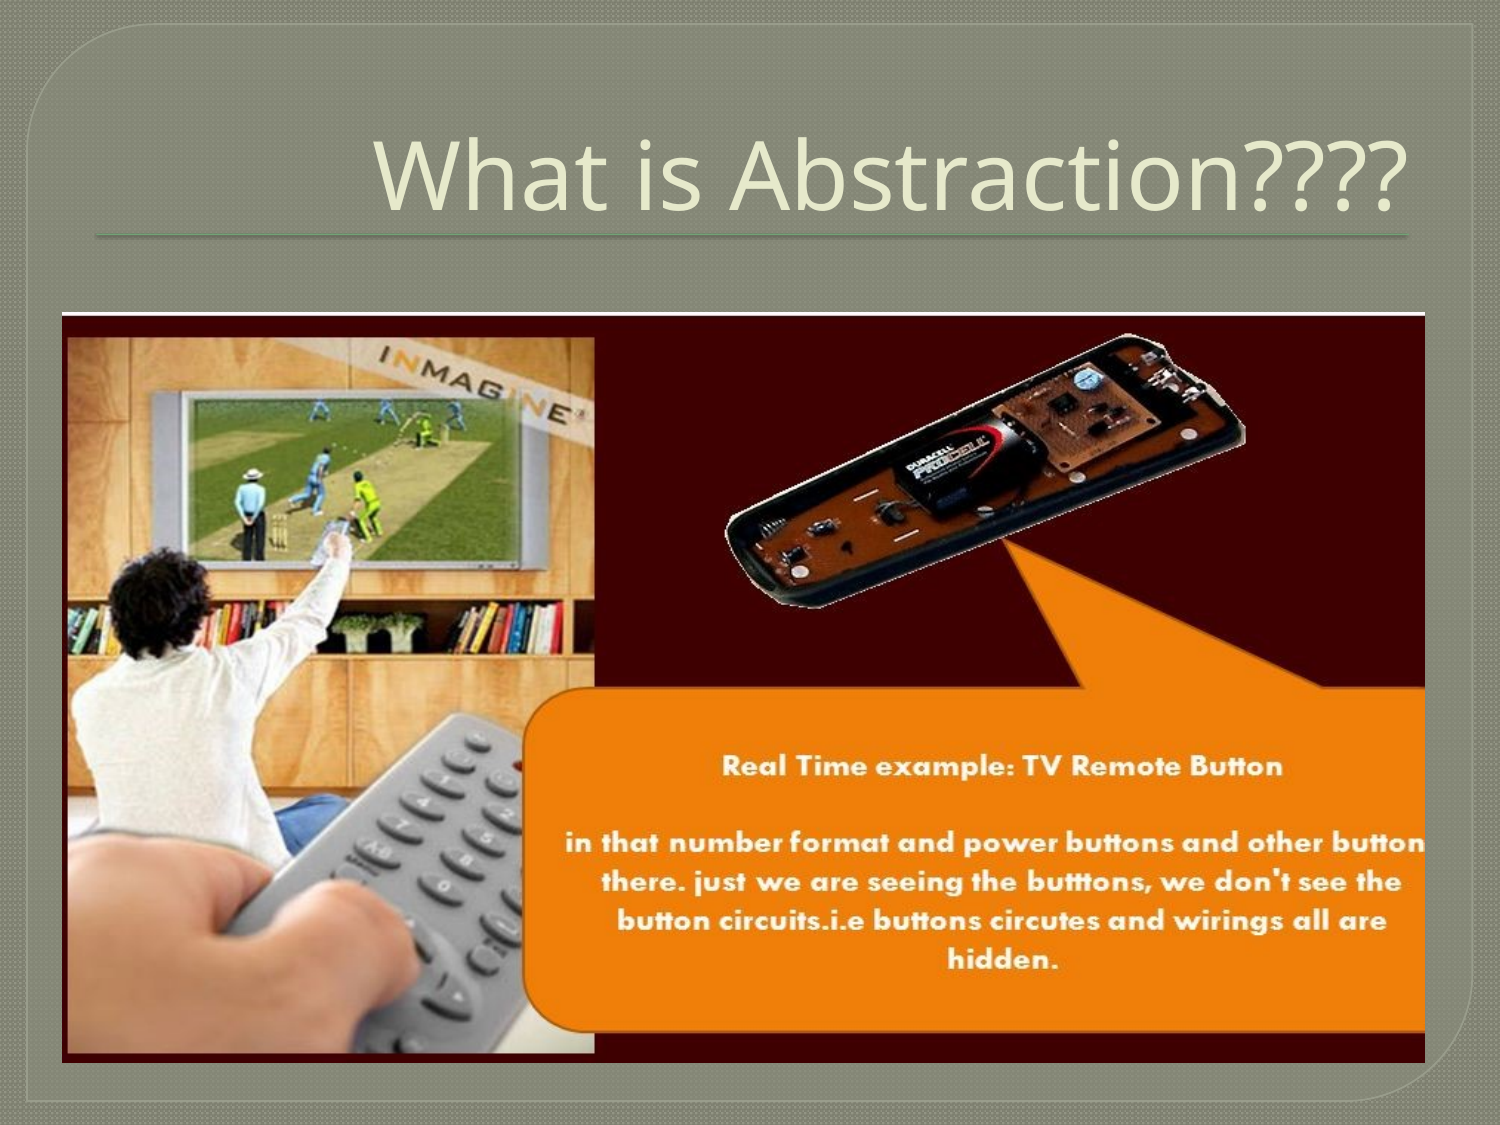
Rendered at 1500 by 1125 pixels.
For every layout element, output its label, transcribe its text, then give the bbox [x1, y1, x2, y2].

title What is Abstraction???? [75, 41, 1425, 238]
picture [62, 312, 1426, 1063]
-----
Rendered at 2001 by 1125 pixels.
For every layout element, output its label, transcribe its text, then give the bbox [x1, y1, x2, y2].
-----
Pick out the lines above containing the word "pixels", then copy them.

-- Task answer --
Rendered at 1500 by 1125 pixels.
Rendered at 2001 by 1125 pixels.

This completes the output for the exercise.